A stake in CD&R's 2018-vintage fund sold for 124% of NAV, according to a survey of 52 transactions by Palico, with average pricing of 98.5%.

Pricing remains at or above pre-pandemic levels as LP portfolio deals come flooding back to the market.

LP transaction volume was up 19 percent quarter-on-quarter during the third quarter, according to a survey of successful bids in the past quarter conducted by online marketplace Palico. Half of the 52 funds captured in the report priced at a 2 percent discount to net asset value or better.

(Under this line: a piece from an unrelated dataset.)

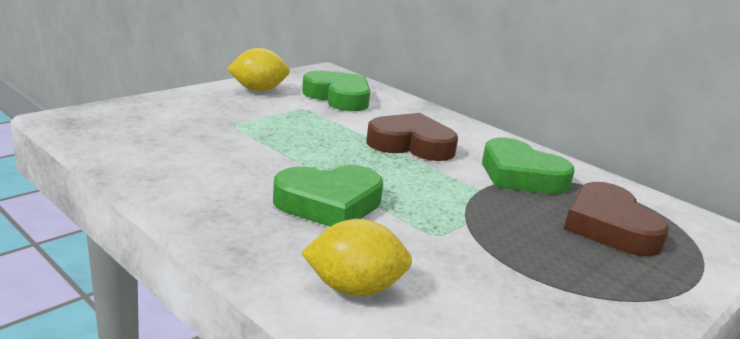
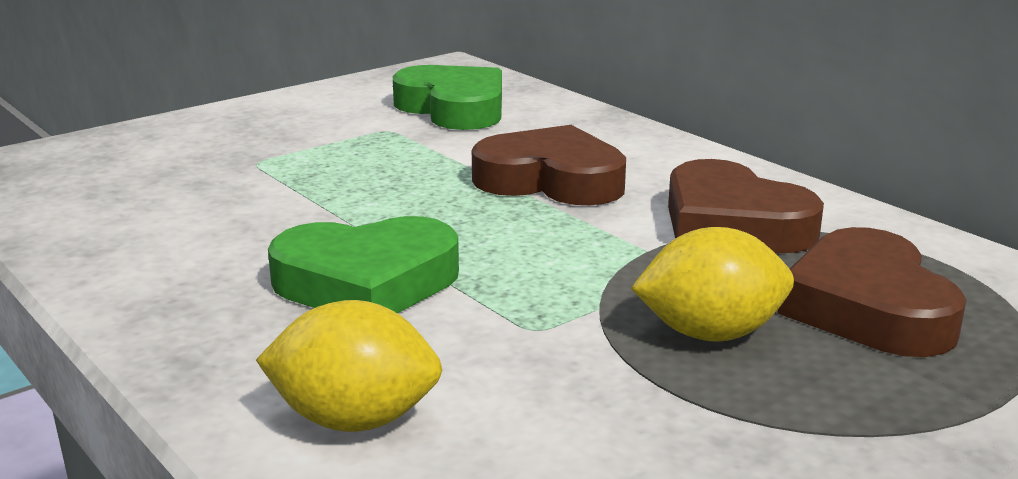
camera: 10 degrees right, 0 degrees up
yellow lemon [227,48,290,91] -> yellow lemon moved to [631,227,794,342]
green heart [482,138,575,194] -> brown heart [668,159,824,253]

A stake in Clayton, Dubilier & Rice X sold for 124 percent of NAV, according to the Palico survey. That makes it the highest priced of the 52 funds under consideration.

A significant premium may be driven by high conviction on the part of the secondaries buyer, assets in the fund being marked conservatively or by positive post-reference-date developments, said head of LP secondaries at M2O Private Fund Advisors Jake Stuiver.

CD&R embarked on a massive GP-led process, Secondaries Investor reported in August, to lift glass repair business Belron out of Fund X into a continuation vehicle that could be worth up to $5 billion.

Some buyers may also be bidding up quality LP portfolios to lock in more diversified exposure after becoming saturated with GP-led transactions, Stuiver added.

Pricing has vastly improved through the pandemic. Two-thirds of LP deals priced at 10 percent of par or better in the first half of 2021, compared with 36 percent in full-year 2020, according to a survey by advisor Campbell Lutyens.

Barring any unpredictable macro events, pricing is expected to sustain at these levels next year, driven by astronomical fundraising and dry powder, according to M2O’s Stuiver:  “Any portfolio of sufficient quality will get strong pricing.”